Now let's fast-forward to real time and where we are now in 2021. I'll be 100% clear so there's no future misunderstandings the rest of the year:
THIS DEFENSE ISN'T GONNA "WIN GAMES". IT IS AN AVERAGE UNIT AT BEST. PROBABLY WELL BELOW AVERAGE. THE FRONT-7 IS AGING FAST AND THE SECONDARY TOTALLY BLOWS. DROP ANY IDEA THAT THIS DEFENSE IS GONNA STOP ANY COMPETENT OFFENSE--IT WON'T.
That isn't some hot-take reaction after a blowout loss. We discussed it here all offseason and preseason. The Bears aren't gonna win many games this year without the offense scoring at least league-average (25 points) as the defense is no longer good enough to stop decent teams.
All that to try and again defend that shit ass effort on defense. No one, and I mean no one thought that they looked good last night, in fact as pointed out in this thread it was historically bad.
The Bears were never going to compete with a team looking to compete for a SB, 0% of people expected the O to score enough or the D to limit their O enough to win last night. BUT
There were two surprises last night. 1 that the OL protected the QB and opened run lanes, allowing the offense to move the ball and give the def rests, it wasn't just a 3 and out offense like last year. They weren't great but against the Rams they werent expected to be.
2 the defense completely shit the bed. That def since 2014 hadnt given up more then 2 50yd plus plays in a year. They did it in week one bc of 2 totally blown plays by the safeties. No one thought they were holding the Rams to under 20, but they didn't make them punt but one time in the first half, or even make them break a sweat.
Again no one expected the bears to be great or win, but of the O and D the worries were about the O. Did they do their job, no, but it was better then what the def did, and it's not an argument its obvious
Yet people kept saying the O was worse then the D last night.

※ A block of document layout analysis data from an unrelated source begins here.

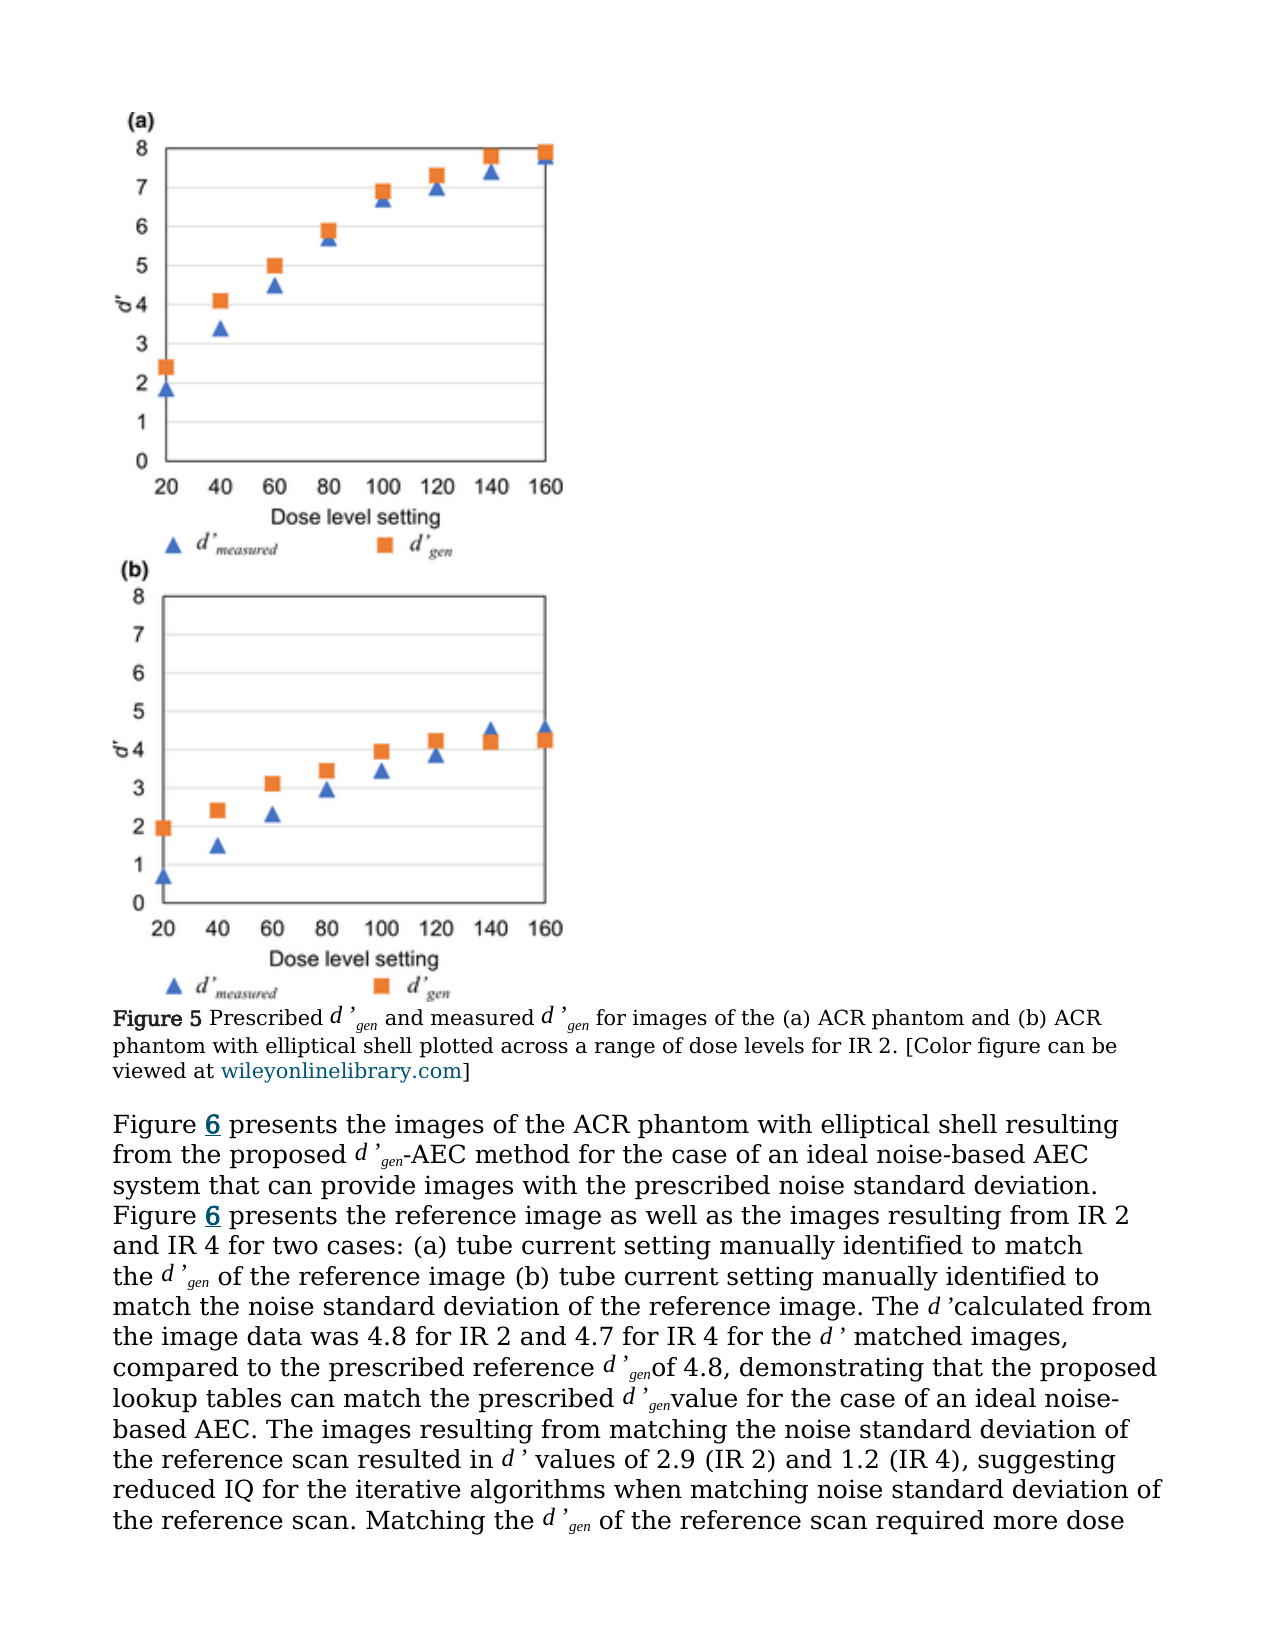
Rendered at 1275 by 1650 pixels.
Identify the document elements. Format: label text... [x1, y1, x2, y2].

text Figure 5 Prescribed and measured for images of the (a) ACR phantom and (b) ACR phantom with elliptical shell plotted across a range of dose levels for IR 2. [Color figure can be viewed at wileyonlinelibrary.com] [112, 1002, 1162, 1083]
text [112, 1108, 1162, 1535]
picture [112, 112, 563, 1002]
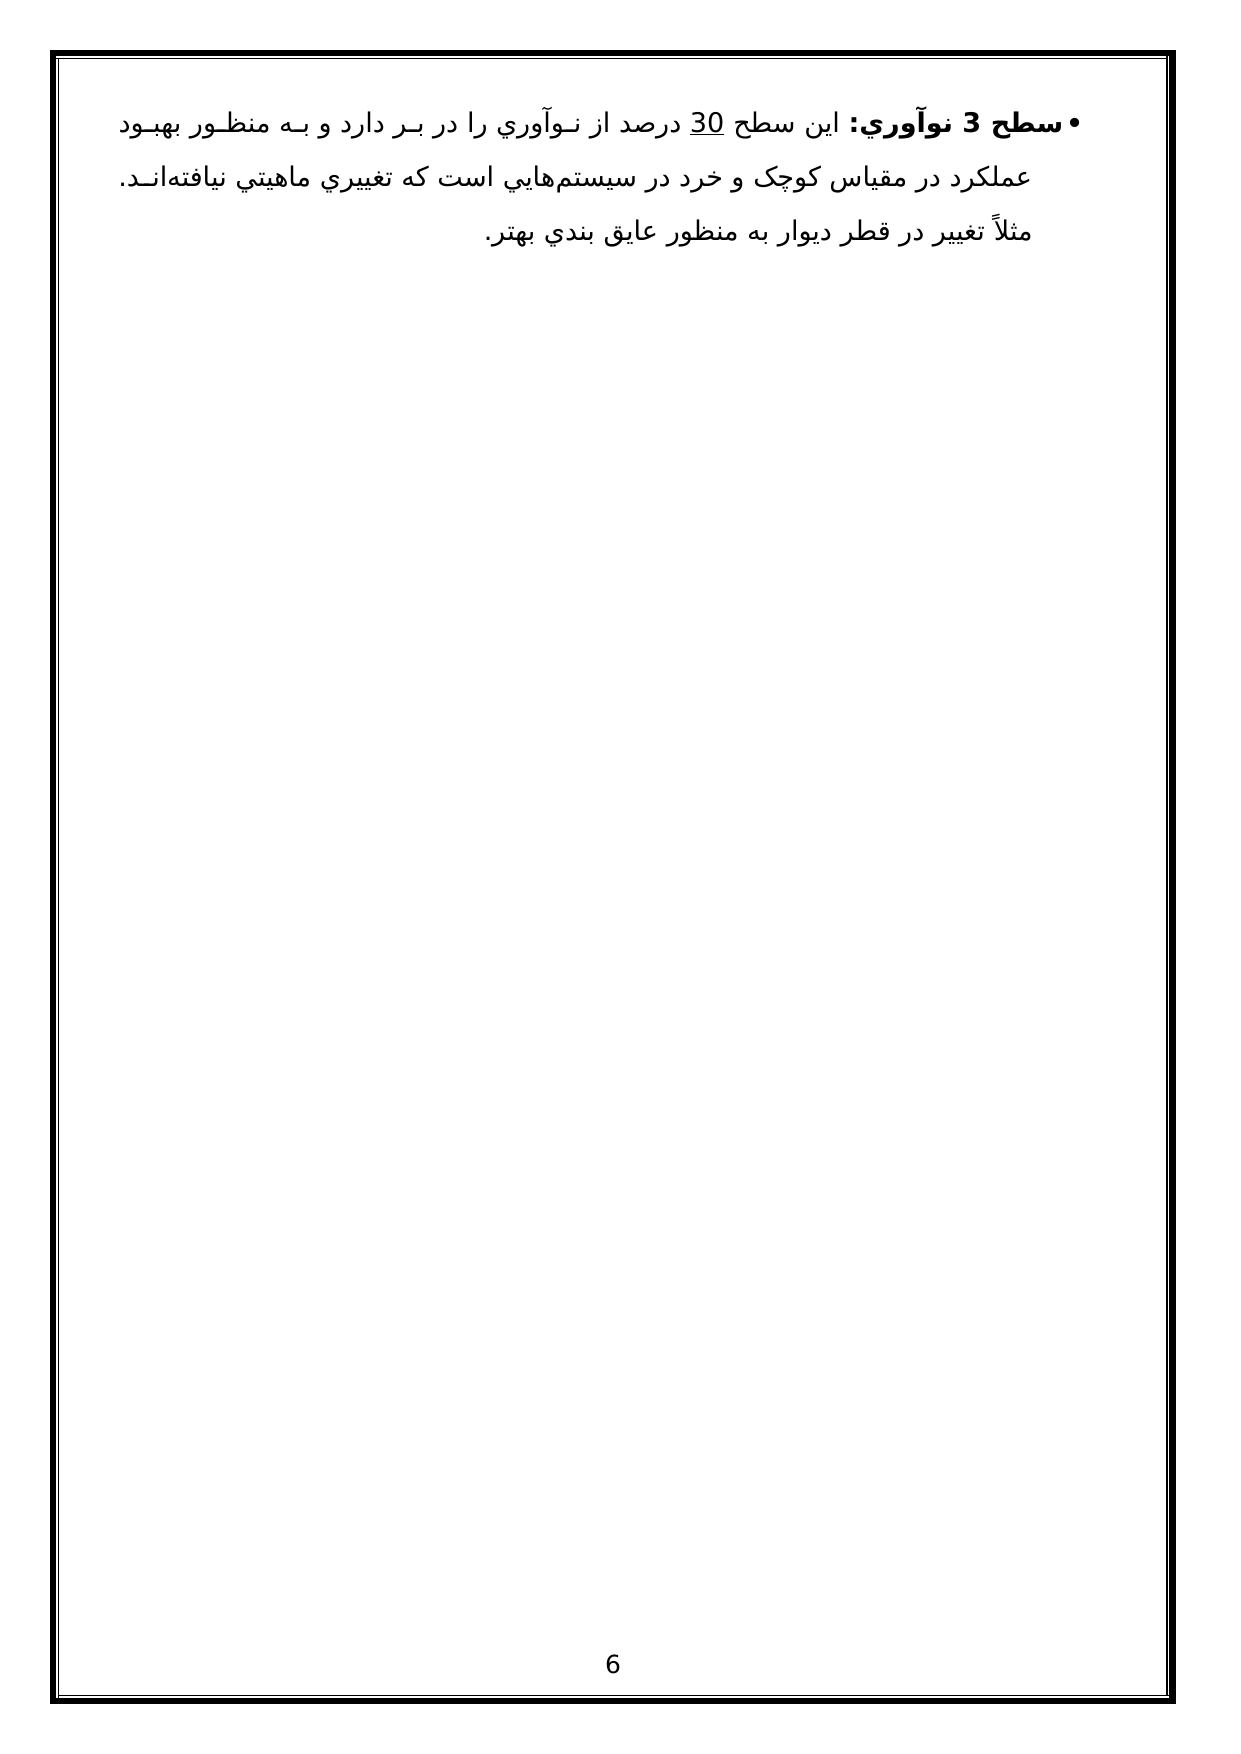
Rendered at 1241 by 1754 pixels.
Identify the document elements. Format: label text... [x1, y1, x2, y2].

Def was the far larger issue, O was far from great but they did move the ball. Def needed to get 1 or 2 more stops and it might have been a game.

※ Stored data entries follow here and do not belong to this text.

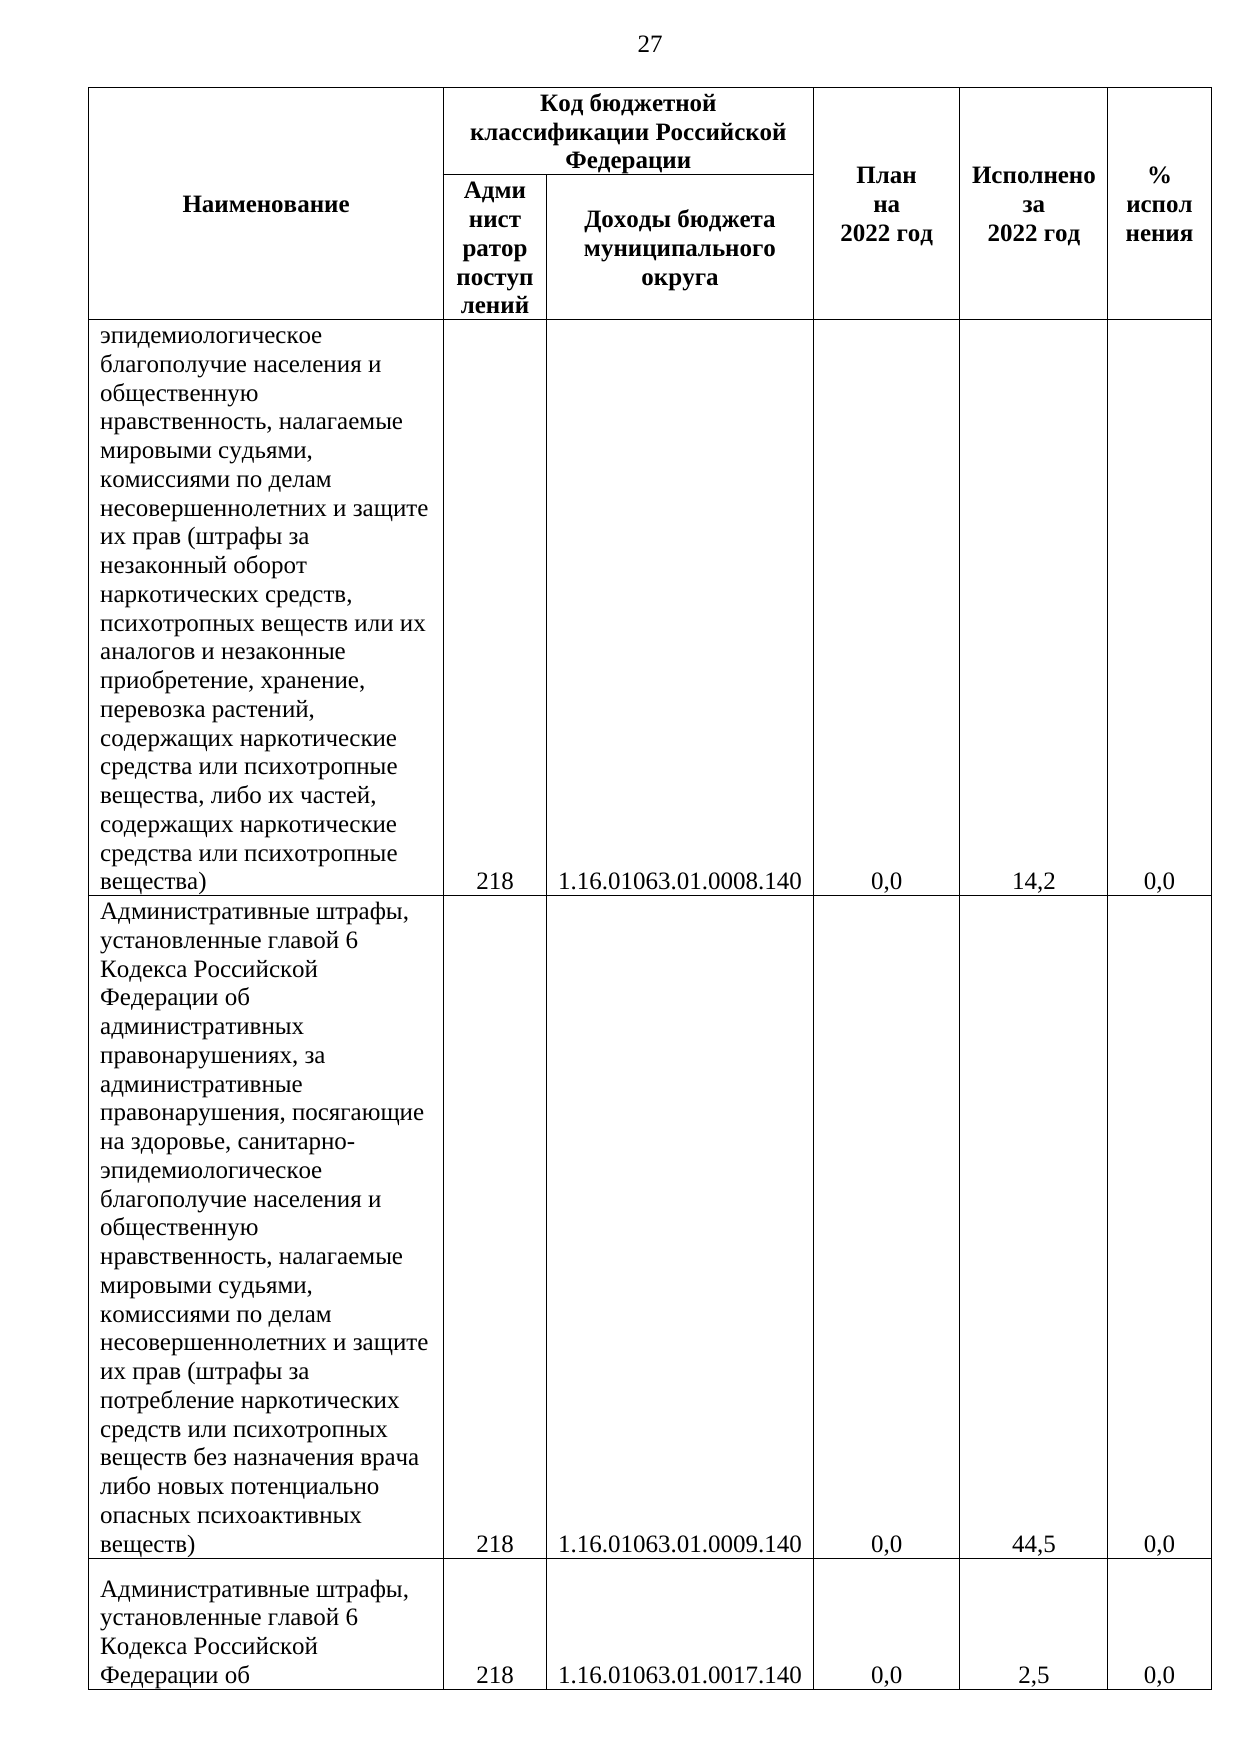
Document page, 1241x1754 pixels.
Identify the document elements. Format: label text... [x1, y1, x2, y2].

table_header % испол нения [1108, 88, 1211, 319]
table_header Наименование [89, 88, 443, 319]
table_cell 218 [444, 896, 546, 1557]
table_cell 44,5 [960, 896, 1107, 1557]
table_cell Доходы бюджета муниципального округа [547, 175, 813, 319]
table_cell 218 [444, 320, 546, 895]
table_cell 0,0 [1108, 896, 1211, 1557]
table_cell 0,0 [814, 320, 959, 895]
table_cell 14,2 [960, 320, 1107, 895]
table_cell 1.16.01063.01.0009.140 [547, 896, 813, 1557]
table_cell Административные штрафы, установленные главой 6 Кодекса Российской Федерации об административных правонарушениях, за административные правонарушения, посягающие на здоровье, санитарно-эпидемиологическое благополучие населения и общественную нравственность, налагаемые мировыми судьями, комиссиями по делам несовершеннолетних и защите их прав (штрафы за потребление наркотических средств или психотропных веществ без назначения врача либо новых потенциально опасных психоактивных веществ) [89, 896, 443, 1557]
table_header Код бюджетной классификации Российской Федерации [444, 88, 813, 174]
table_cell Адми нист ратор поступ лений [444, 175, 546, 319]
table_cell 1.16.01063.01.0008.140 [547, 320, 813, 895]
table_cell 218 [444, 1559, 546, 1689]
table_cell 0,0 [814, 1559, 959, 1689]
table_cell Административные штрафы, установленные главой 6 Кодекса Российской Федерации об административных правонарушениях, за административные правонарушения, посягающие на здоровье, санитарно-эпидемиологическое благополучие населения и общественную нравственность, налагаемые мировыми судьями, комиссиями по делам несовершеннолетних и защите их прав (штрафы за нарушение законодательства Российской Федерации о защите детей от информации, причиняющей вред их здоровью и (или) развитию) [89, 1559, 443, 1689]
table_header План на 2022 год [814, 88, 959, 319]
table_cell 0,0 [1108, 1559, 1211, 1689]
table_cell 0,0 [1108, 320, 1211, 895]
table_cell 2,5 [960, 1559, 1107, 1689]
table_cell Административные штрафы, установленные главой 6 Кодекса Российской Федерации об административных правонарушениях, за административные правонарушения, посягающие на здоровье, санитарно-эпидемиологическое благополучие населения и общественную нравственность, налагаемые мировыми судьями, комиссиями по делам несовершеннолетних и защите их прав (штрафы за незаконный оборот наркотических средств, психотропных веществ или их аналогов и незаконные приобретение, хранение, перевозка растений, содержащих наркотические средства или психотропные вещества, либо их частей, содержащих наркотические средства или психотропные вещества) [89, 320, 443, 895]
table_cell 0,0 [814, 896, 959, 1557]
table_header Исполнено за 2022 год [960, 88, 1107, 319]
table_cell 1.16.01063.01.0017.140 [547, 1559, 813, 1689]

Cannot give up 2 50+ yard plays though, that isn't even an average def effort.
The problem with the O was they couldn't throw pass 10 yards. In today's NFL you need to be able to do that.
The LA Rams def vs an OL on it's 3rd and 4th LT were not going to hold the ball for 3+ seconds to chuck the ball downfield. Their entire def is set up to make you take the short stuff and eat clock knowing their O will score quickly. The bears OL forces them to play into that. It was a terrible matchup. Which is why it was a consensus on who would win.